▸ About this exercise: In the listing that follows, count the lines that include "Search", and answer with the total alone.

▸ Records for processing:

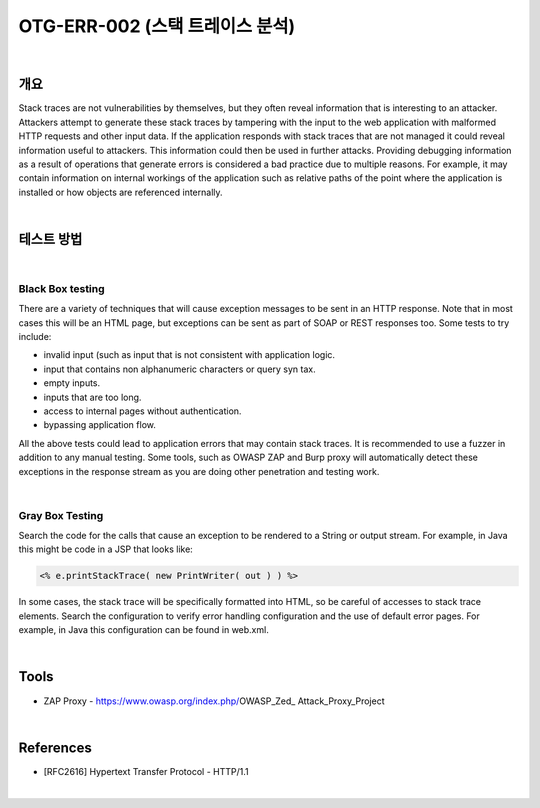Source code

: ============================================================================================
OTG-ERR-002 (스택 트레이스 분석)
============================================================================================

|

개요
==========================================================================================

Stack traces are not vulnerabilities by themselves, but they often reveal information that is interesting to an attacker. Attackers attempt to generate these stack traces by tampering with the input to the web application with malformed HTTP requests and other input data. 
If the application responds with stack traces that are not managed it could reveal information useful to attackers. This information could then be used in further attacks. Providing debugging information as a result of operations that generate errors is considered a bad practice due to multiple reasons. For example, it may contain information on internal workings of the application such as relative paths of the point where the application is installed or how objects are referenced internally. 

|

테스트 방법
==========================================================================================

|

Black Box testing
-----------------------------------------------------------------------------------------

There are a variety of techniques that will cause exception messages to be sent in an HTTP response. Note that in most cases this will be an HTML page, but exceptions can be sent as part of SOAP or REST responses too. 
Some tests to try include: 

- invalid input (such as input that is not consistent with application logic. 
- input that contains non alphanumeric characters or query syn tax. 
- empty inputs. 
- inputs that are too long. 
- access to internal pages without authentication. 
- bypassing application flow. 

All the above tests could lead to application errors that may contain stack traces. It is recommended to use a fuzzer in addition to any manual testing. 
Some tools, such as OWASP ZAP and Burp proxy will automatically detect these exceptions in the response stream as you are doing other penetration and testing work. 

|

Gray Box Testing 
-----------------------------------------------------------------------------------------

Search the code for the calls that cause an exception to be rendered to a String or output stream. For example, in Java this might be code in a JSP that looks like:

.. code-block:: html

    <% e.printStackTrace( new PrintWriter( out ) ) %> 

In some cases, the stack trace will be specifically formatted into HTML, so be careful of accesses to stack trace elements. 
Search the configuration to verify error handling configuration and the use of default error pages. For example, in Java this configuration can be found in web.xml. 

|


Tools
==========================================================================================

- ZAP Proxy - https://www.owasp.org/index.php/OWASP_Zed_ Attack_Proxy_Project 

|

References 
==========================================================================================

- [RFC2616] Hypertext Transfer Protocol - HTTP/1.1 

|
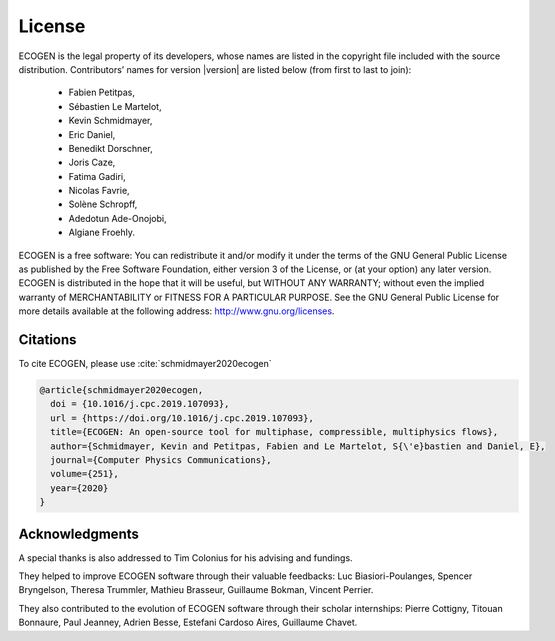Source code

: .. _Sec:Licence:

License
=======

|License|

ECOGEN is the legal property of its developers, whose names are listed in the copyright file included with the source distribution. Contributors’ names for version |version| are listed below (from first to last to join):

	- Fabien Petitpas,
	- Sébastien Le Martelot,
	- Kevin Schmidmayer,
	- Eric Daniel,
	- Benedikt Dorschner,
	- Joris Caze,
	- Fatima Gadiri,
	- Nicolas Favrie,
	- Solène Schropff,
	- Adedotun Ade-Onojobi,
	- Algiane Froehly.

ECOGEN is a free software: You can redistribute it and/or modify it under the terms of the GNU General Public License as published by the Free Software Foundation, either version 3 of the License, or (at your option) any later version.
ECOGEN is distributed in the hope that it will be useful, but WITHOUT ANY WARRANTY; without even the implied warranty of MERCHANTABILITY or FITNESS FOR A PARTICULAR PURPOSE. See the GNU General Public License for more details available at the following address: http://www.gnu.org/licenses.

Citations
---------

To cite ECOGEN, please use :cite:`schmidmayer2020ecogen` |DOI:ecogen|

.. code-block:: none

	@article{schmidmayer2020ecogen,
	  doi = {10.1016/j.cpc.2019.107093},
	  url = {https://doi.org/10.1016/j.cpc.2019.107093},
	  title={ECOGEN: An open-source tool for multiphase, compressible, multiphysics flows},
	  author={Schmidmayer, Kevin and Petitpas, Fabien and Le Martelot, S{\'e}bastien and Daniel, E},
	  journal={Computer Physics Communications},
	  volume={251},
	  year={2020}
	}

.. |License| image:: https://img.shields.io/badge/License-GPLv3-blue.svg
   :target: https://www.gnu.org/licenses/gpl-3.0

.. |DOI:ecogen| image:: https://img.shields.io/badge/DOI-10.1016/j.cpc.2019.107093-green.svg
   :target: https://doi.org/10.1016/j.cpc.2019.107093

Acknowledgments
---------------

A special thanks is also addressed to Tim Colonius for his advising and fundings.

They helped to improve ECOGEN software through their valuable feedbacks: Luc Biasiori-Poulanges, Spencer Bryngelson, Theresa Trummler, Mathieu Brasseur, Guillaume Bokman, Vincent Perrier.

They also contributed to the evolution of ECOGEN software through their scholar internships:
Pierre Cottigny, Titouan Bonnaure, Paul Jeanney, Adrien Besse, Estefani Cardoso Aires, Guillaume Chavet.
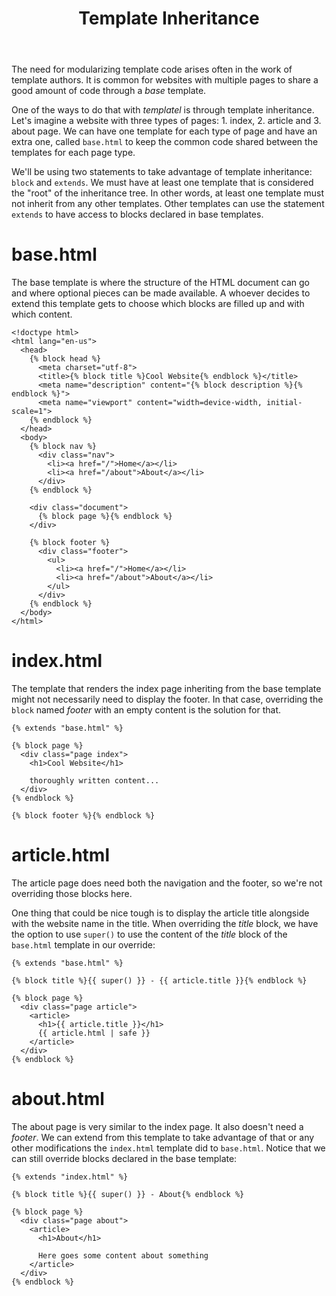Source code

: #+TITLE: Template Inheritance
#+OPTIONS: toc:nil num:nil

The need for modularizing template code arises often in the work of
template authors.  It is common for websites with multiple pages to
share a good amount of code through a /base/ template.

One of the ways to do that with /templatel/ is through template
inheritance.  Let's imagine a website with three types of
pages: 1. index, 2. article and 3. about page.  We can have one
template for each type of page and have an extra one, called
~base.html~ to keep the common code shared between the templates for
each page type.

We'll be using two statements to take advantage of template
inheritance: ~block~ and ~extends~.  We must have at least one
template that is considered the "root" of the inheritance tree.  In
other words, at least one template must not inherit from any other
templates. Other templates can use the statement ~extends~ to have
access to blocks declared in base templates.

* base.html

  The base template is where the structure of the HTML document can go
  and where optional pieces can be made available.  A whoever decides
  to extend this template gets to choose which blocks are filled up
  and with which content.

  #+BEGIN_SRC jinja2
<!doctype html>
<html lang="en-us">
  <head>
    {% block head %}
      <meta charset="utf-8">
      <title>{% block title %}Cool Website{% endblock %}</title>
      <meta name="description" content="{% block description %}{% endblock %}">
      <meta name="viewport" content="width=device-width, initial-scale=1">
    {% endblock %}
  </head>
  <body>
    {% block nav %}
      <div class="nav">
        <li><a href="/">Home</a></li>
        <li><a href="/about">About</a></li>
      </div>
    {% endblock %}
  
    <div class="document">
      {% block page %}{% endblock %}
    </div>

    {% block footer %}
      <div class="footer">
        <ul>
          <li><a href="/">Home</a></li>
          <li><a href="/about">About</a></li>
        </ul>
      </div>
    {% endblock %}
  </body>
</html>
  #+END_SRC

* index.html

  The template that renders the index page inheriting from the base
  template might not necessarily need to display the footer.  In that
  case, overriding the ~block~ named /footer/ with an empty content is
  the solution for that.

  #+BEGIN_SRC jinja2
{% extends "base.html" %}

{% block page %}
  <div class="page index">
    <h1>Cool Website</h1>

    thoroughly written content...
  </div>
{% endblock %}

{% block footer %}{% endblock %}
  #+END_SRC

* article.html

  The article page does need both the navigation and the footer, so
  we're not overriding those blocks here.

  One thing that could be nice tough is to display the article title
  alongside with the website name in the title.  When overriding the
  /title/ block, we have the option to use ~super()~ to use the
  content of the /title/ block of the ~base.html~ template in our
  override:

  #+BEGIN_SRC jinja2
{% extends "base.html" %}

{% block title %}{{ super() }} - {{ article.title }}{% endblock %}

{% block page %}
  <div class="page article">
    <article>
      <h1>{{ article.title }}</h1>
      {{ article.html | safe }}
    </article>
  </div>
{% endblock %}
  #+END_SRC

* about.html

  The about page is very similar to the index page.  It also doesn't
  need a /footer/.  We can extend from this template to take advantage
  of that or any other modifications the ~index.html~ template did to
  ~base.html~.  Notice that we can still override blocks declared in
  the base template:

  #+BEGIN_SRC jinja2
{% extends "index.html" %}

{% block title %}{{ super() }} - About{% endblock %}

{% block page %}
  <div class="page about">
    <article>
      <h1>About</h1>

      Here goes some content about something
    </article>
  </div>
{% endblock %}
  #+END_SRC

▸ Problem solution: 2